By ERWIN CHLANDA
At 3.30am today rampaging Aboriginal kids were jumping from car to car, smashing glass on more than 50 of them and dinting and scratching them, causing hundreds of thousands of dollars damage.
At 7pm there was not a single car in the sprawling display space of the Peter Kittle car yard which sells more vehicles than all other local dealers put together, and which is half Aboriginal-owned through Centrecorp.
It clearly drives the police force commanded by Acting Deputy Commission Tony Fuller to its limits – and some locals say, beyond.
He spoke the the Alice Springs News Online this evening.
NEWS: Is there a strategy to deal with events like this, and if so, what is it?
FULLER: We’ve been dealing with this for a long time. Strikeforce Winx deals with youth crime. There was a group of kids last night. We have since identified five out of the eight offenders. One has been arrested. We’ll obviously bring them before the courts or youth diversion, depending on the age of the child.
NEWS: What about prevention in the immediate future?
FULLER: They are targeted quite regularly with patrols. We also have youth engagement officers out there. This happened at 3:30 in the morning. We are ramping up for the Show. A lot of our officers are rostered on for the Show weekend.
NEWS: There is a CCTV police trailer with cameras in the middle of the highway. Did they not pick up anything? Because that’s where it happened, under the nose of that trailer.
FULLER: No, it didn’t actually, There was a lot of activity there and that’s actually monitored. Those kids were not in the view of that trailer when they were committing offences. We can only monitor what’s going on and react to it.
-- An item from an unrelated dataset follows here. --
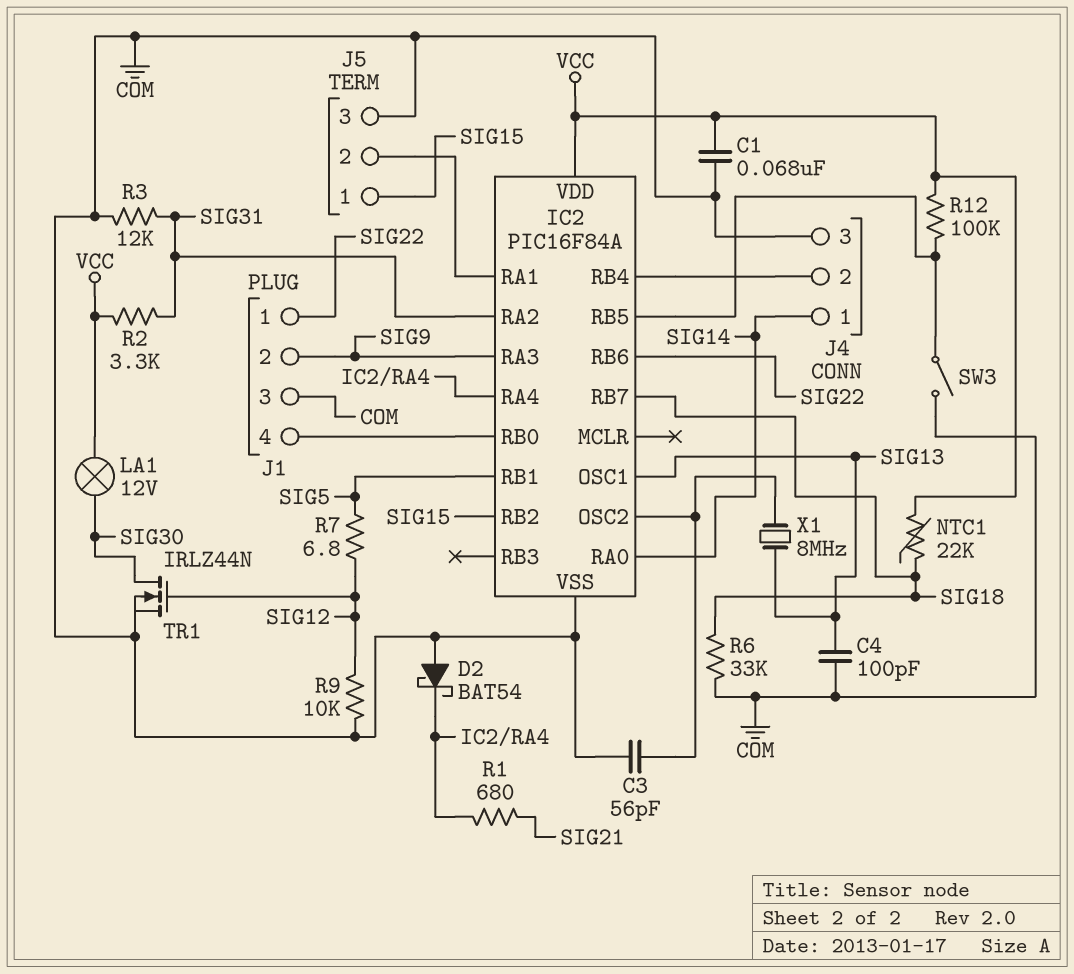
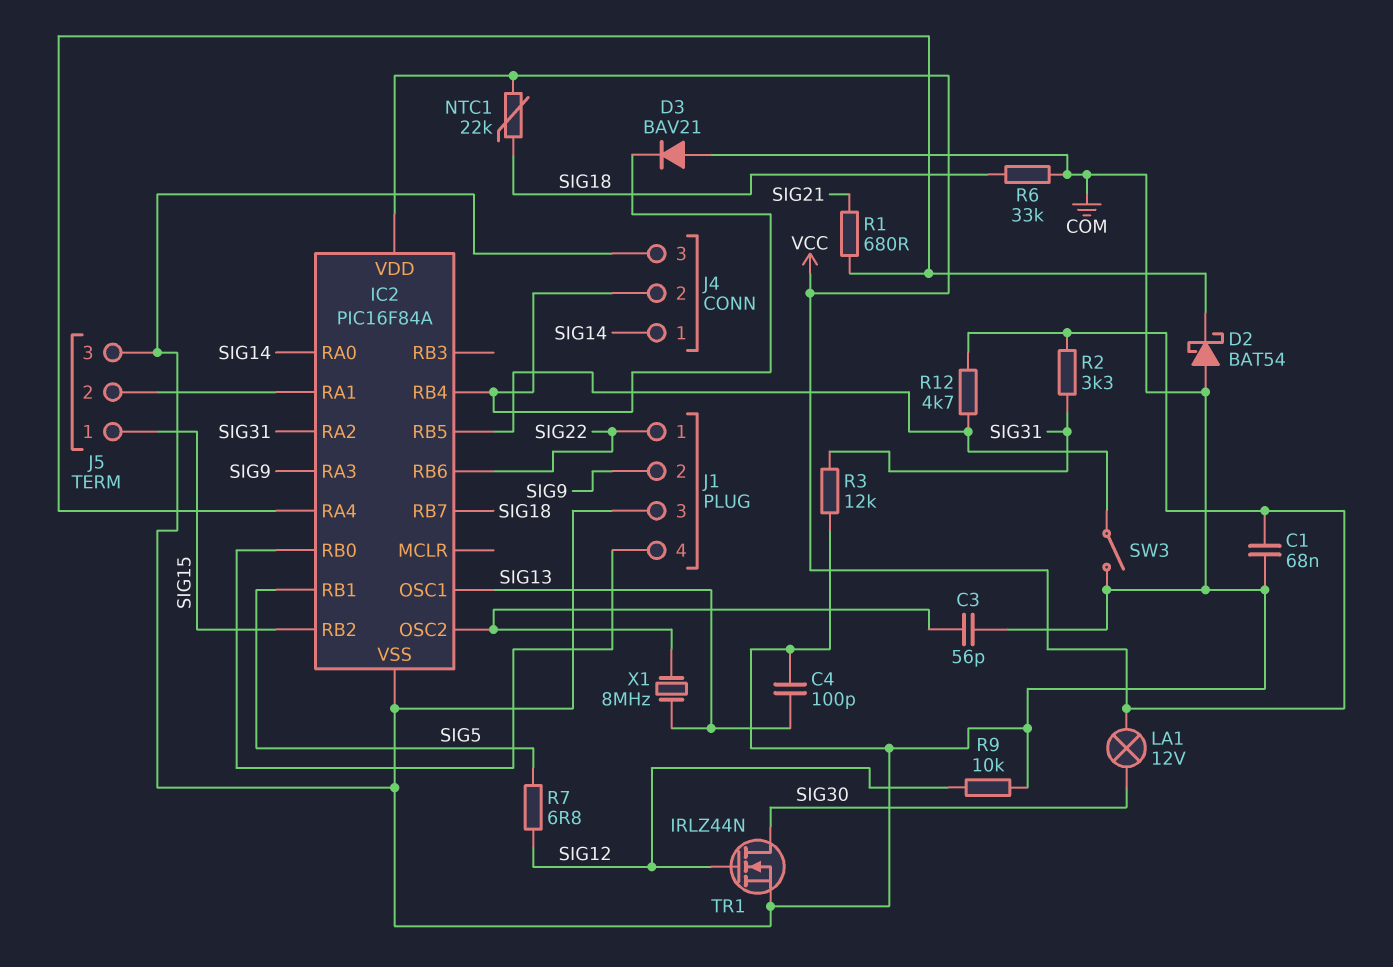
D3: none -> diode BAV21 (A COM, K IC2/RB4)
R12: 100k (IC2/RB5, VCC) -> 4.7k (IC2/RB5, VCC)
We responded.
NEWS: In terms of ongoing strategies, obviously the current one is not working, is there a new one in the making?
FULLER: We can only do so much. Those kids are out at 3.30, four o’clock in the morning. They are not our kids. We can only react to what they are doing. On the prevention side of things, we can only engage with them as much as possible, and steer them in the right direction. At the end of the day, we can’t lock them up when they are out and about in the street.
NEWS: Would you be in favour of introducing a system for kids that is similar to adults who get locked up for their own safety, if necessary? It’s called protective custody.
FULLER: That’s a government policy issue. I wouldn’t comment on that.
NEWS: Would you give me your personal opinion?
FULLER: No. Definitely not.
In a media release today Acting Deputy Commission Fuller said since the start of May 2017 Strike Force Winx has arrested 47 youths and laid 226 charges. In the two-week period alone from 7 to 21 June 2017 Strike Force Winx officers arrested 31 offenders, who were charged with unlawful entry and other property offences.
“Alice Springs police have 25 members dedicated this week to policing youth activities and events, with a further dedicated operation established to police the Alice Springs Show,” he said.